E questo è solo l’inizio: passato il tornello e il controllo di un soldato si percorre un breve tratto di strada per arrivare al vero e proprio check point, con metal detector e controllo delle impronte digitali. In questo percorso senza controlli, tra il primo tornello e il metal detector, tutti i palestinesi iniziano a correre veloci, per guadagnare anche solo un minuto, che per loro è prezioso per non arrivare troppo tardi al lavoro. E’ una scena surreale, assurda. Dopo essere stati ingabbiati per ore, i lavoratori, giovani, anziani, zoppicanti, si mettono a correre verso il secondo, più terribile e più umiliante controllo. Anche qui un tornello, attivato secondo il volere dei soldati, permette l’accesso al metal detector: come in aeroporto, borse e oggetti metallici vengono controllati con gli infrarossi mentre le persone passano attraverso un metal detector: se suona, un soldato, dall’interno di un gabbiotto, in ebraico, ordina di ripetere il passaggio senza scarpe, senza cintura. Abbiamo visto un ragazzo attraversare tre volte il metal detector cercando invano di spiegare al soldato che aveva una protesi di metallo nella gamba, mostrando il certificato medico che accertasse questa sua condizione. Alla fine, dopo essersi tolto persino le scarpe è stato lasciato passare. E così avviene ogni giorno. Quando si chiede ai soldati che cosa provano a stare lì, le risposte sono diverse. Alcune persino sconvolgenti: “Provate a mettermi nei miei panni” ci dice un soldato “la mattina mi devo sempre svegliare prestissimo”.

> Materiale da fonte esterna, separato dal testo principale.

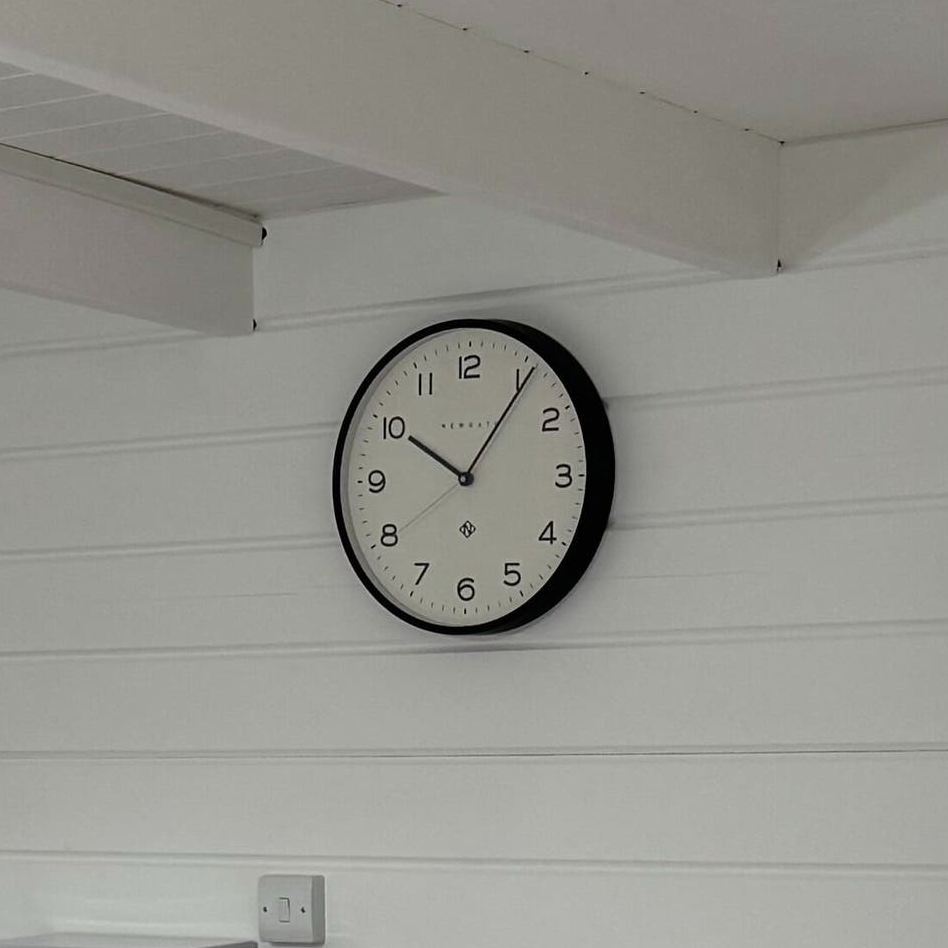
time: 10:05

Ultimo controllo: i palestinesi devono esibire la carta d’identità, il permesso di lavoro e devono sottoporsi al controllo dell’impronta digitale: in questo modo sullo schermo del computer del soldato appare la foto e il tornello viene aperto.
Eccoci arrivati dall’altra parte del check point, che tuttavia si trova sempre in Cisgiordania, in quella parte di terra tra la Linea Verde e il muro che è stata rubata al popolo palestinese, con la costruzione del muro dell’apartheid. Da qui i lavoratori possono proseguire il loro viaggio, verso Gerusalemme, verso le colonie di Gerusalemme Est oppure più lontano, verso Tel Aviv. E così ogni giorno.
Ci abbiamo impiegato quasi un’ora e mezza solo per passare al di là del muro. “Oggi è una giornata fortunata” ci dicono molti lavoratori e questo ci viene confermato da un volontario dell’EAPPI.
A volte ci si impiegano anche tre ore, tutto dipende dai soldati. E così ogni giorno.